We wish to test whether the average GPA for one sex is higher than the other, or whether they are equal. Letting µx be the true average GPA among females and letting µy be the true average GPA among males, test the following three hypotheses at the 0.03 level of significance under the following circumstances:

(a) the samples are to represent all students nationwide.
(b) the samples are to represent only the 1254 female sophomores and the 982 male sophomores at that university.

 1. Ho: µx <= µy 2. Ho: µx >= µy 3. Ho: µx = µy

Solutions

1. We note that the X population consists of all men aged 30-39, while the Y population consists of the finite control group of 150 men aged 20-29.

Now we enter the data into lists and compute the basic statistics. We see that for the X population, n =36, Xbar = 17.83333, and Sx = 7.19337. For the Y population, m = 36, Ybar = 14.42222, Sy = 6.9497.

Next, we bring up the Z2MNTEST program and enter 2 to designate a large population versus a finite population, then we enter the 2nd population size of 150. After entering the statistics when prompted along with .10 for LEVEL OF SIG., we receive a right tail value of 0.0623 from a test statistic of1.536, and we and reject the first hypothesis.

Hence, we can conclude that µx - µy >= 1. (Since we have not rejected the third hypothesis, we say greater than or equal to 1.) Thus, men in their 30's average at least 1% more body fat than the control group of 150 men in their 20's.

We note that Xbar - Ybar = 3.41111. If µx - µy <= 1, then there would be at most a 6.23% chance of Xbar - Ybar being as large as 3.411, which is why we have rejected µx - µy <= 1 at the a = 0.10 level of significance. However the p-value for the two-sided test required of the third hypothesis is 0.1246, which is larger than a; thus, we have not rejected the third hypothesis.

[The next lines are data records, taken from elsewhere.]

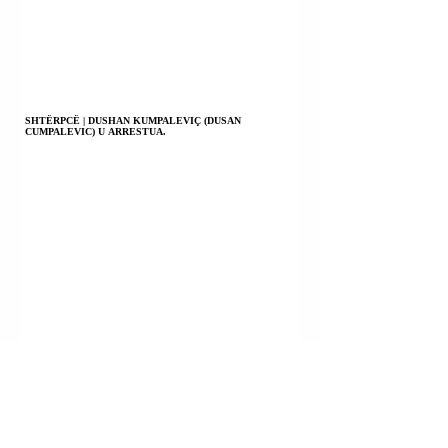
SHTËRPCË | DUSHAN KUMPALEVIÇ (DUSAN
CUMPALEVIC) U ARRESTUA.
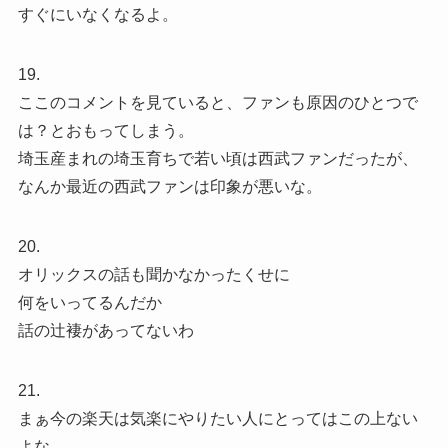
すぐにいなくなるよ。
19.
ここのコメントを見ていると、ファンも原因のひとつで
は？とおもってしまう。
埼玉産まれの埼玉育ちで若い頃は西武ファンだったが、
なんか最近の西武ファンは印象が悪いな。
20.
オリックスの話も聞かなかったくせに
何をいってるんだか
話の辻褄があってないわ
21.
まぁ今の楽天は気楽にやりたい人にとってはこの上ない
よな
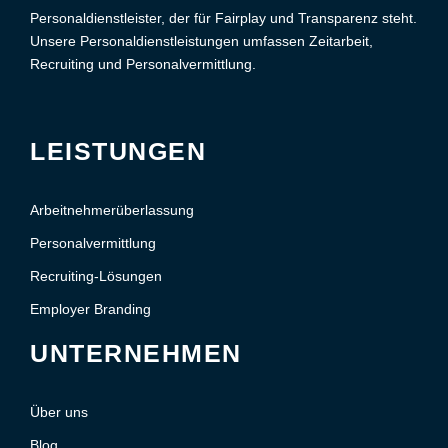
Personaldienstleister, der für Fairplay und Transparenz steht.
Unsere Personaldienstleistungen umfassen Zeitarbeit,
Recruiting und Personalvermittlung.
LEISTUNGEN
Arbeitnehmerüberlassung
Personalvermittlung
Recruiting-Lösungen
Employer Branding
UNTERNEHMEN
Über uns
Blog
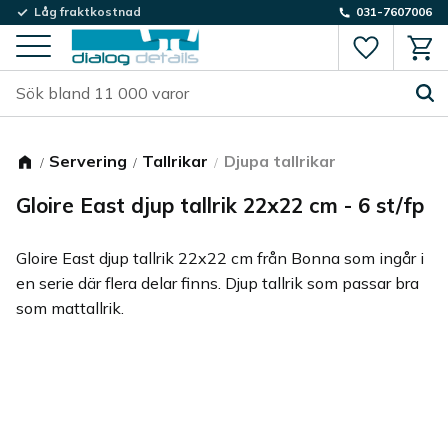
Låg fraktkostnad
031-7607006
Favorite
Kund
Meny
Servering
Tallrikar
Djupa tallrikar
Gloire East djup tallrik 22x22 cm - 6 st/fp
Gloire East djup tallrik 22x22 cm från Bonna som ingår i
en serie där flera delar finns. Djup tallrik som passar bra
som mattallrik.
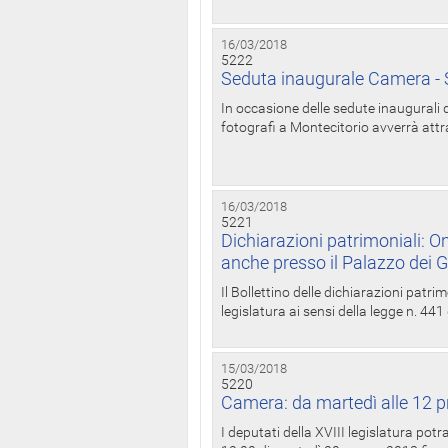
16/03/2018
5222
Seduta inaugurale Camera - S
In occasione delle sedute inaugurali d
fotografi a Montecitorio avverrà attr
16/03/2018
5221
Dichiarazioni patrimoniali: On
anche presso il Palazzo dei 
Il Bollettino delle dichiarazioni patrim
legislatura ai sensi della legge n. 441
15/03/2018
5220
Camera: da martedì alle 12 p
I deputati della XVIII legislatura po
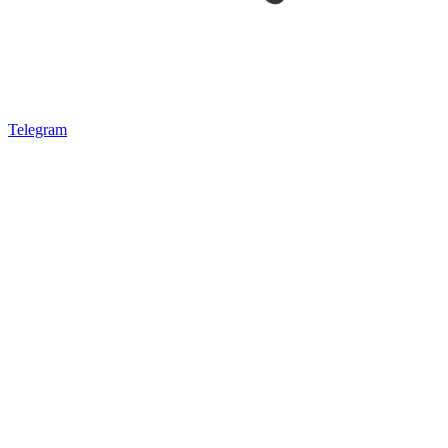
Telegram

2. These hypothesis tests are equivalent to tests about the difference µx - µy with a test difference of M = 0.

First, enter the data into lists and compute the sample statistics. For the females we obtain n = 40, Xbar = 3.3575, and Sx = 0.3715093953. For the males we obtain m = 38, Ybar = 3.094736842, and Sy = 0.629327126.

Now execute the Z2MNTEST program with 0 for TEST DIFFERENCE. For part (a) with two large populatiions, we receive a right tail value of 0.0128 from a test statistic of 2.2309, and we reject the first and third hypotheses.

Hence, we conclude that µx - µy > 0; that is, µx > µy. Thus, the average GPA of females is greater than the average GPA of males.

We note that Xbar - Ybar = 0.26276. If µx - µy <= 0, then there would be at most a 1.28% chance of Xbar - Ybar being as large as it is with sample of these sizes.

For part (b), we reexecute the program by first entering 4 for two finite populations, then entering the population sizes of 1254 and 982. We now obtain a right tail value of 0.0115 from a test statistic of 2.272267381, and we come to the same conclusion.